> [Stored data entries]
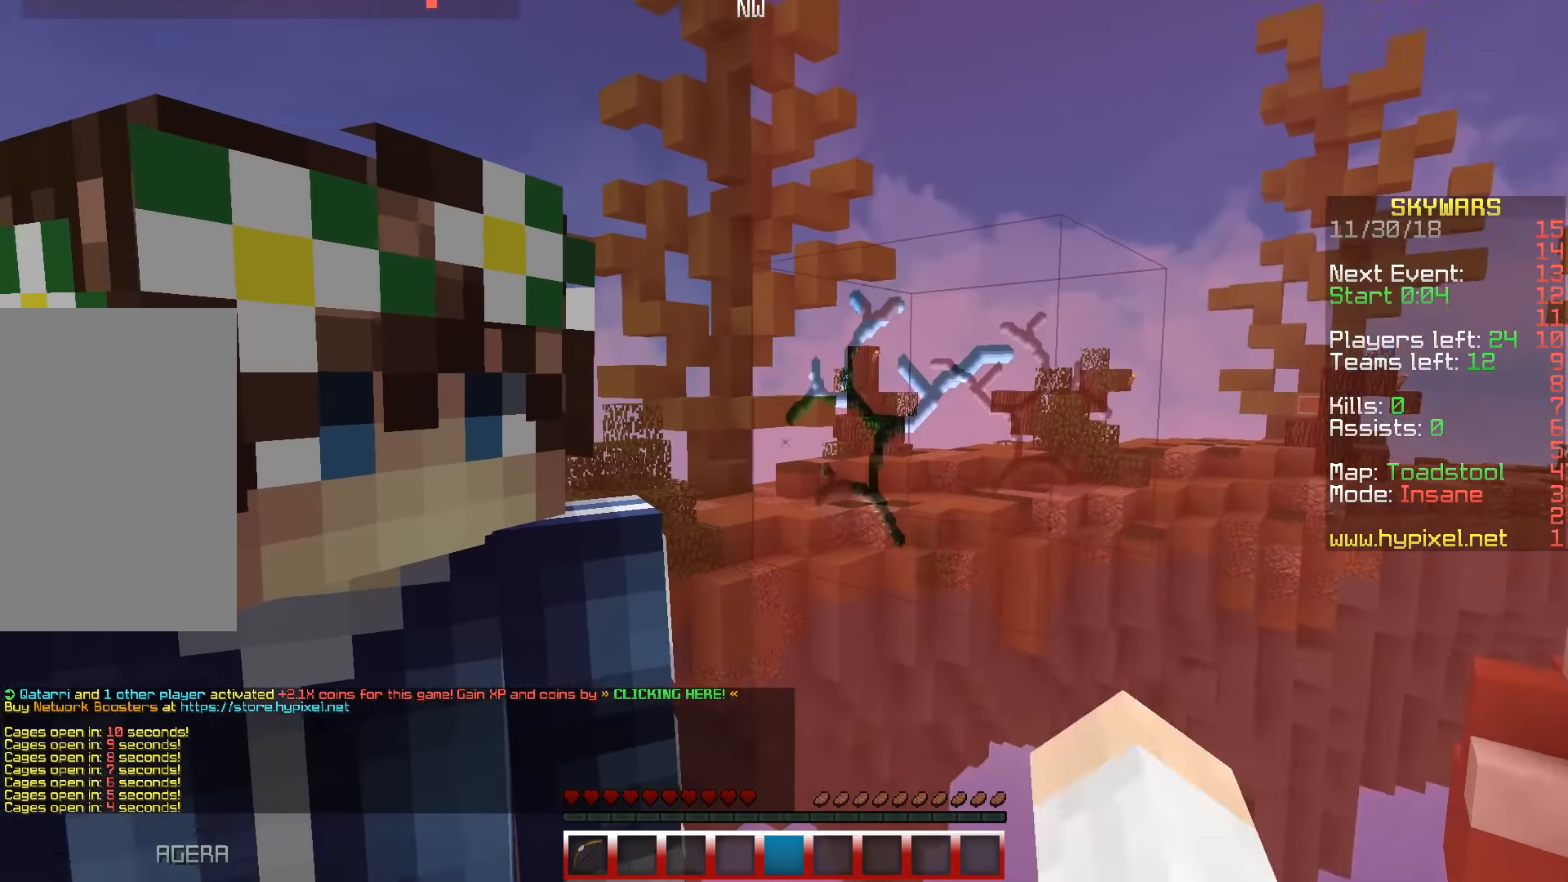
{"keys": [], "events": [[67, "s", "down"], [267, "s", "up"]]}
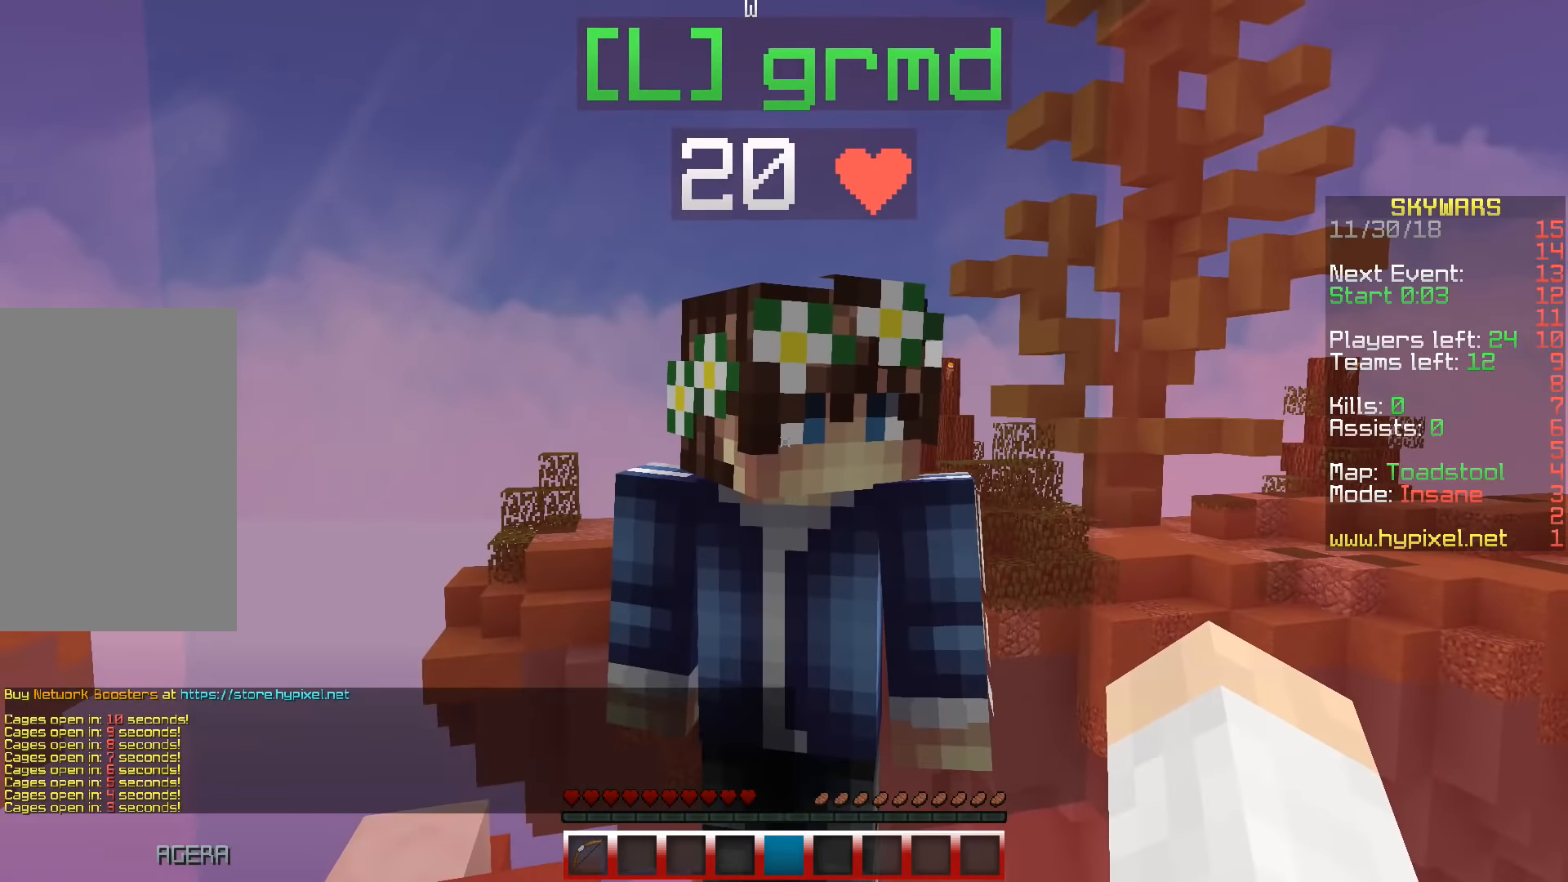
{"keys": [], "events": []}
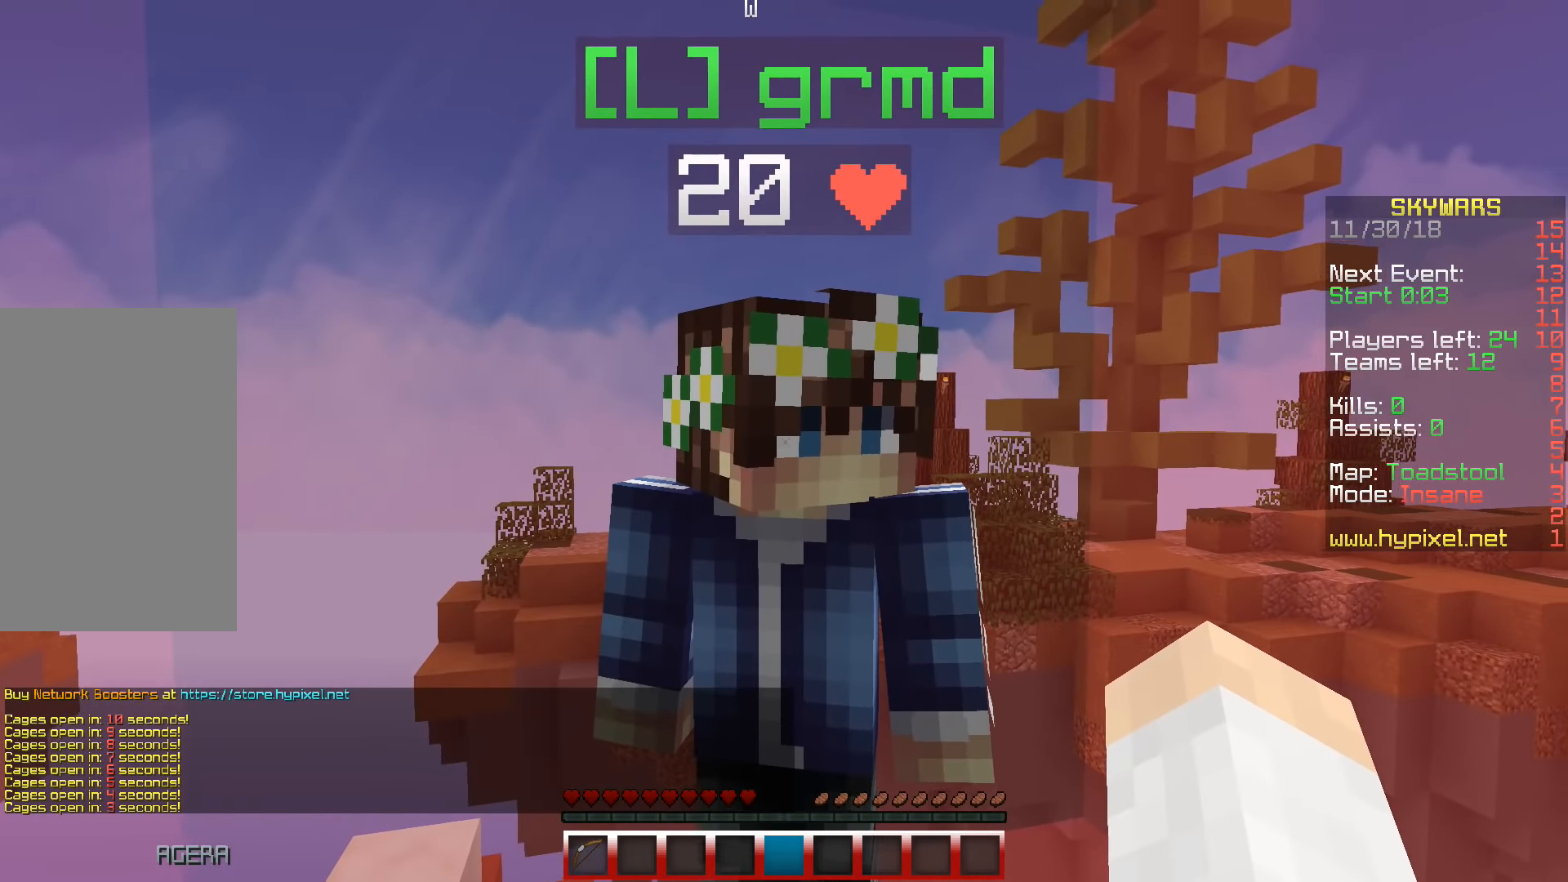
{"keys": [], "events": []}
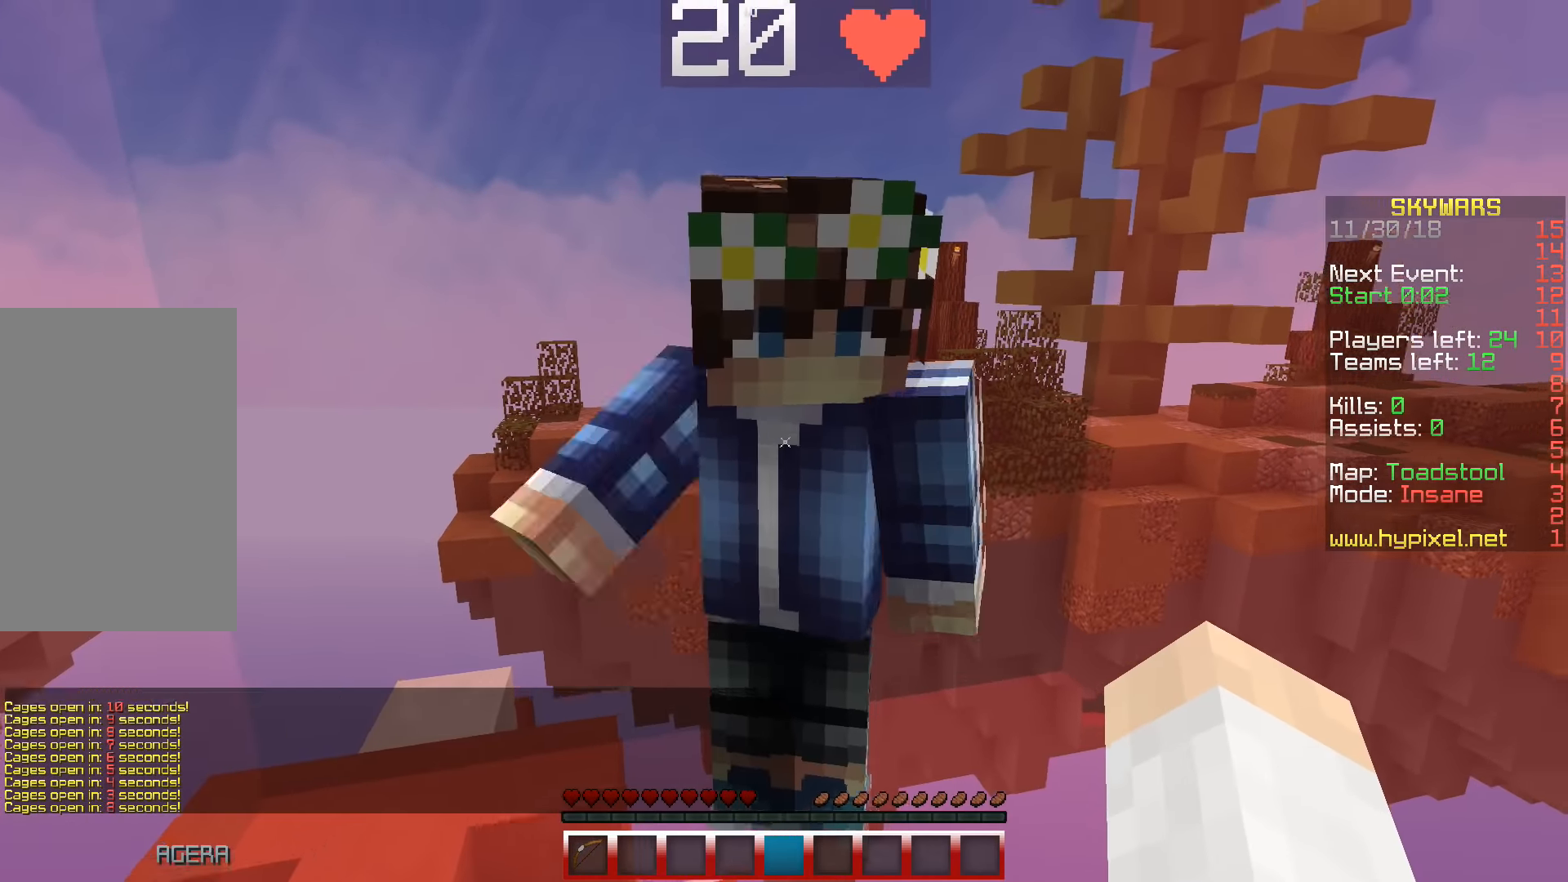
{"keys": [], "events": []}
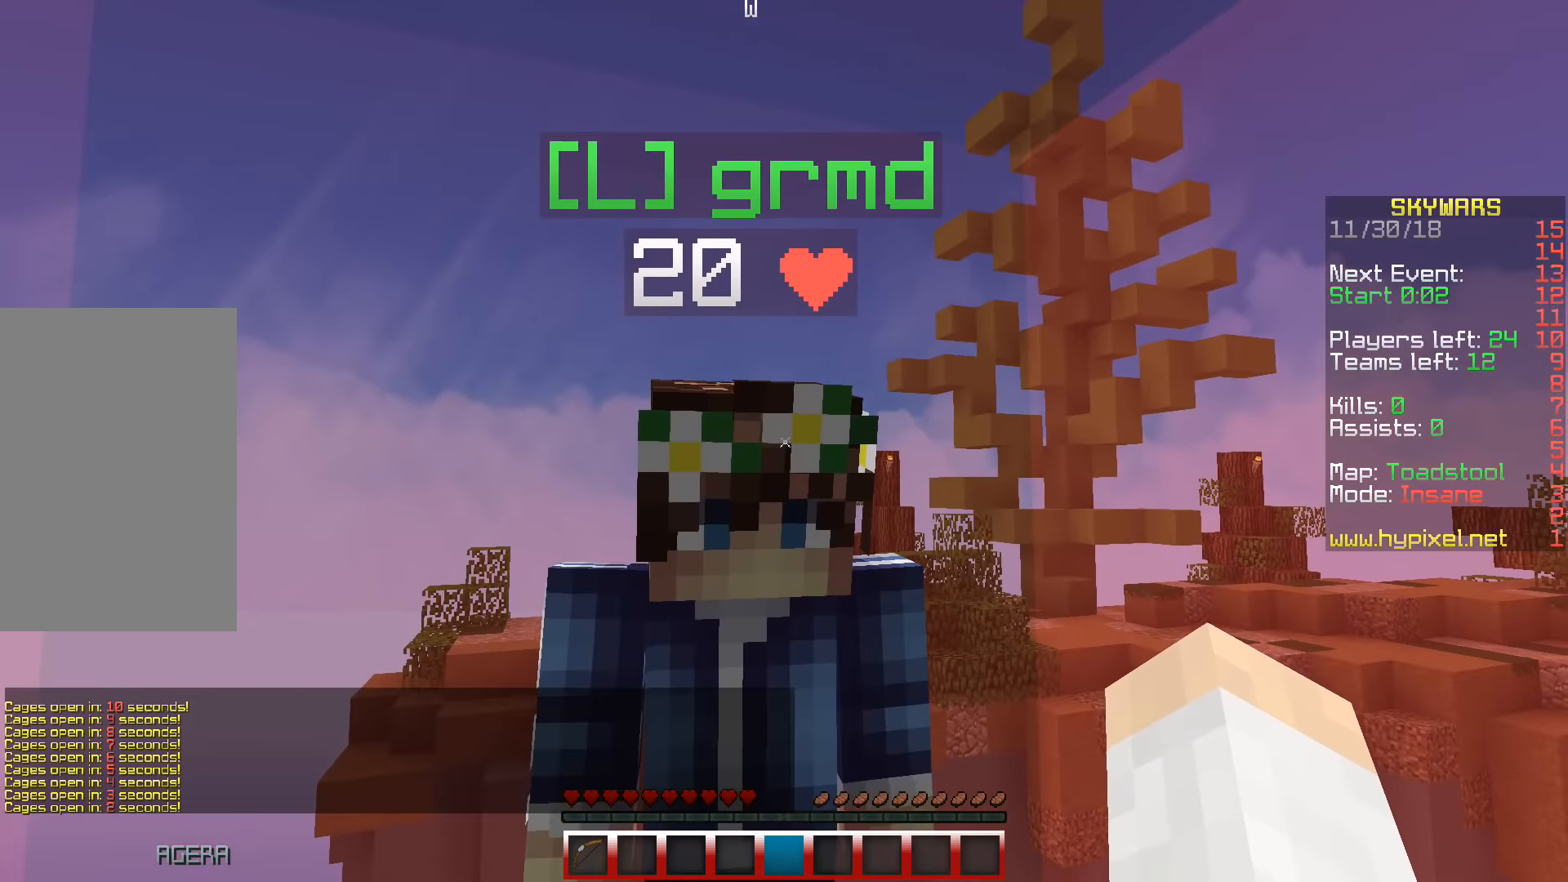
{"keys": [], "events": []}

> [EXERCISE PROMPT]
Please transcribe all of the records above exactly, leaving out any pictures.

> [RESULT FOR THIS TASK]
{"keys": [], "events": [[67, "s", "down"], [267, "s", "up"]]}
{"keys": [], "events": []}
{"keys": [], "events": []}
{"keys": [], "events": []}
{"keys": [], "events": []}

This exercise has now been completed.